STATED EXERCISE >>
Write out word for word the lines of the entries below, beginning with the line that contains "it the way 3" and continuing through the last line of the entries, and omit the pictures from your answer.

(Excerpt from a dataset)

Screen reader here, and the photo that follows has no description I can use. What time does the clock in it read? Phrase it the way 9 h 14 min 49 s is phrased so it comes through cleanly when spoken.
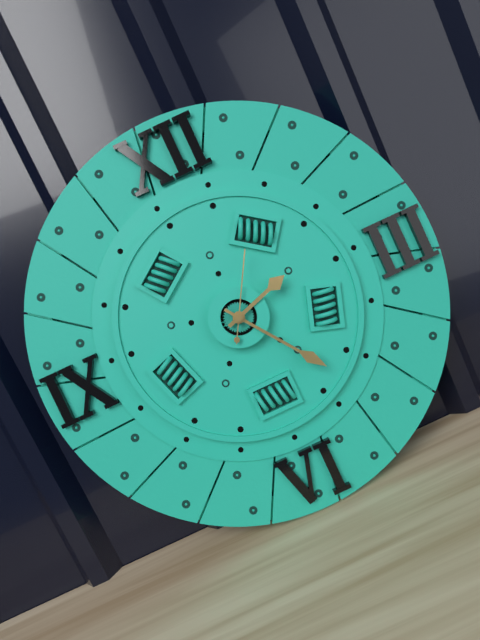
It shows 2 h 24 min 05 s
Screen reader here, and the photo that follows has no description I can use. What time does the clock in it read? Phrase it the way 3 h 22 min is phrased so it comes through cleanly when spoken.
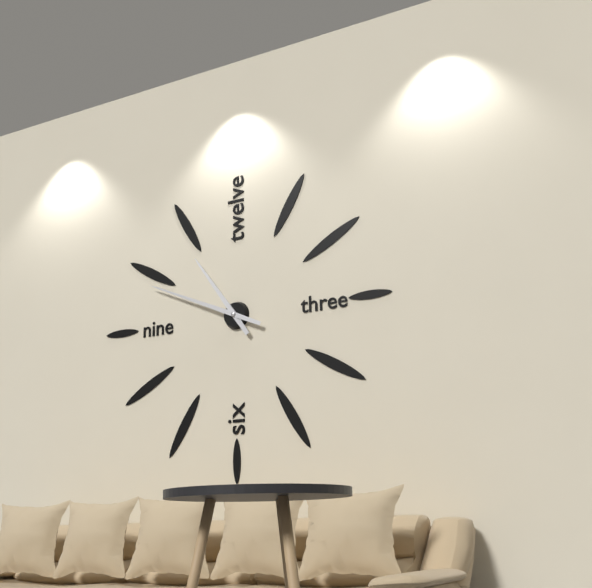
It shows 10 h 49 min
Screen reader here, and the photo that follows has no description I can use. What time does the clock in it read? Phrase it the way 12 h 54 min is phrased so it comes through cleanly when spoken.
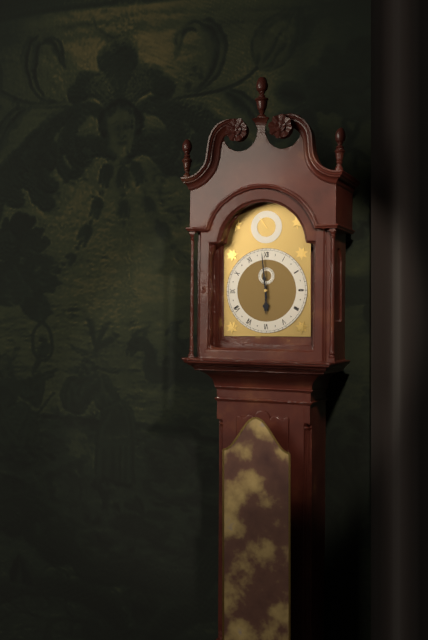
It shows 5 h 59 min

RESPONSE FOR THIS EXERCISE >>
Screen reader here, and the photo that follows has no description I can use. What time does the clock in it read? Phrase it the way 3 h 22 min is phrased so it comes through cleanly when spoken.
It shows 10 h 49 min
Screen reader here, and the photo that follows has no description I can use. What time does the clock in it read? Phrase it the way 12 h 54 min is phrased so it comes through cleanly when spoken.
It shows 5 h 59 min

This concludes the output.